Tuesday, September 01, 2009
Shameless Juvenile Love for Miyazaki's Ponyo
Okay, Ponyo was a freakin’ GREAT film. As an adult, there are a few things I automatically have the urge to do: 1) find a way to see this film as IMPORTANT, conceptually/historically/whatever… 2) find a way to compare this movie to Miyazaki’s other films, which I can smugly identify and characterize… I’m hesitant to fall into these traps right away, as I’m afraid they may misrepresent the profound joy I felt at watching this film.
So, first of all, I wanted to throw this out there: what do kids think of this ridiculous movie? Does it really work for them, with its confused physical laws, painterly backgrounds, and fairy-tale allusions? Its endearing 5 year-old characters are drawn partly from the uncontrollably-manic/inexplicably-wise archetype of children in popular fiction, and part of me suspects that maybe these stock characters are designed to appeal to adults, rather than the kids themselves.

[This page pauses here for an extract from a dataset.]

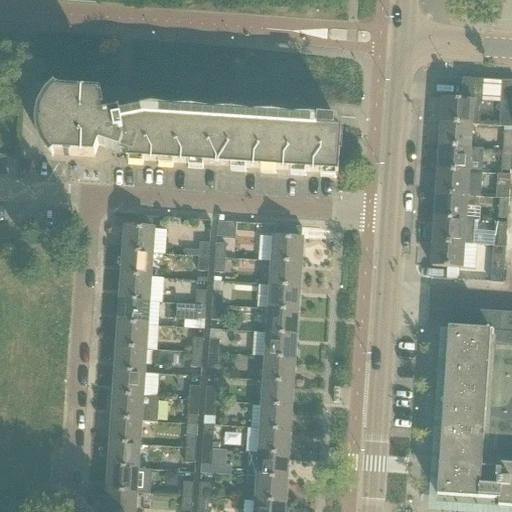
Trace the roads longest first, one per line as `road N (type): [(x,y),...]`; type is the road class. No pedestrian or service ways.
road 1 (residential): [(69,511),(87,199),(391,216)]
road 2 (tertiary): [(371,511),(391,216)]
road 3 (tertiary): [(391,216),(402,42)]
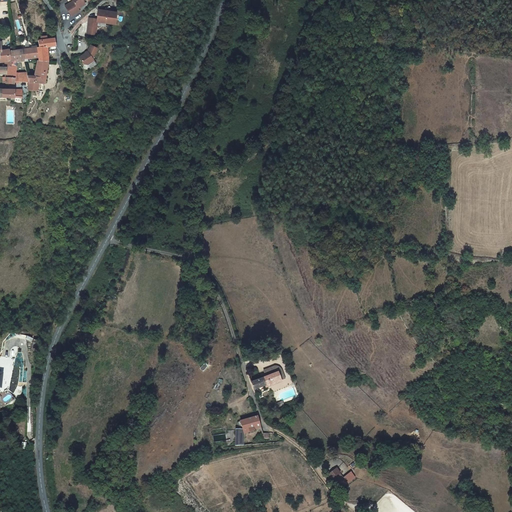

At least one reviewer said her children LOVED it. I’ll take that at face value, and I’ll generally assume that this movie is as fun and charming and engaging for young kids as it was for me. If anyone has evidence to the contrary, though, please let me know, as I understand that I write from a limited point of view.
Roger Ebert said of the film, “It’s wonderful and never even seems to try” (Ebert, 8/13/2009). This has become a standard feature of Miyazaki’s films: they provide an easy transition into their strange narrative worlds, and they always seem to play out with an organic unity, so the viewer feels that they’ve been taken on a journey, not walked through a program. With such an easygoing talent at the helm, a film like Ponyo may be mistaken for something childlike, rather than what it is: a visionary artist harnessing emotional forces that penetrate to the most childlike part of you.
My argument, here, is that Ponyo is a great piece of art (the more I think about it, the more it may be my favorite Miyazaki film), brilliantly executed to act on the most primordial human impulses. I think we can agree that there are certain emotional forces that are rooted more deeply than our daily financial/sexual/social/intellectual concerns. These forces precede even idealized concepts like romantic love, personal politics, jealousy, and revenge. After all, those are all built upon rather mature complexes, like possessiveness and self-image.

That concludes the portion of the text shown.